▶ **AIM OF THE TASK**
Output a character-exact copy of the data, images removed.

---------- SOURCE DATA

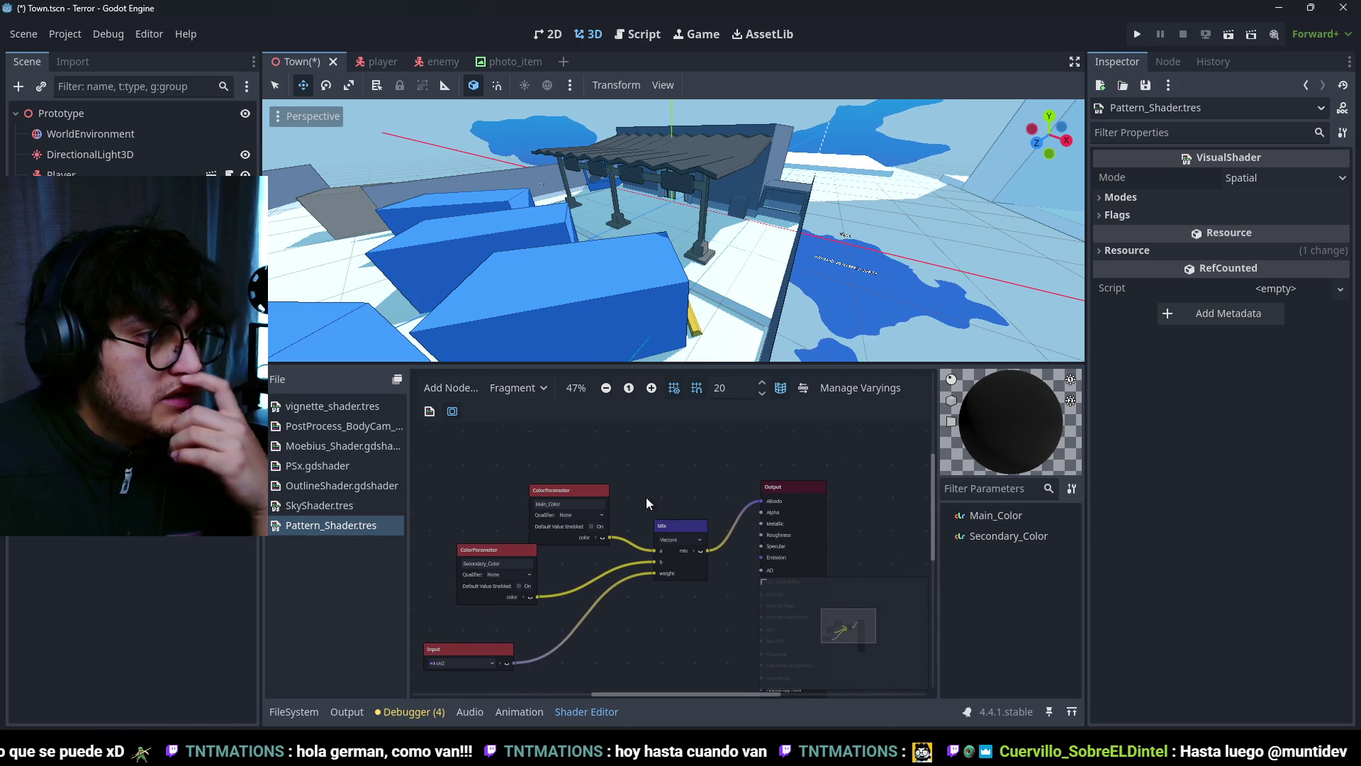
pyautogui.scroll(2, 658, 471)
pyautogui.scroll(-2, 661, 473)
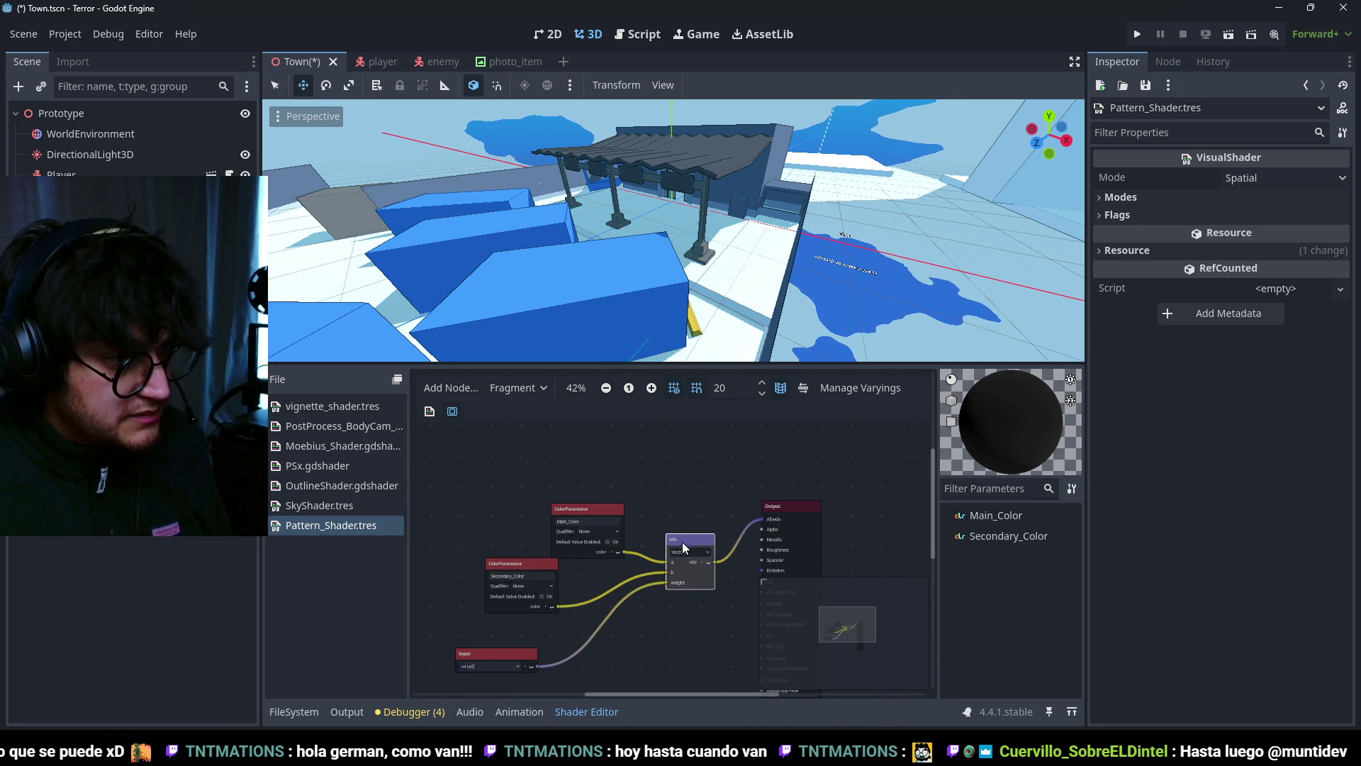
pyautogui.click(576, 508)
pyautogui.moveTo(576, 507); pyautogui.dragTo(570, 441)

--------------------

▶ **TASK RESPONSE**
pyautogui.scroll(2, 658, 471)
pyautogui.scroll(-2, 661, 473)
pyautogui.click(576, 508)
pyautogui.moveTo(576, 507); pyautogui.dragTo(570, 441)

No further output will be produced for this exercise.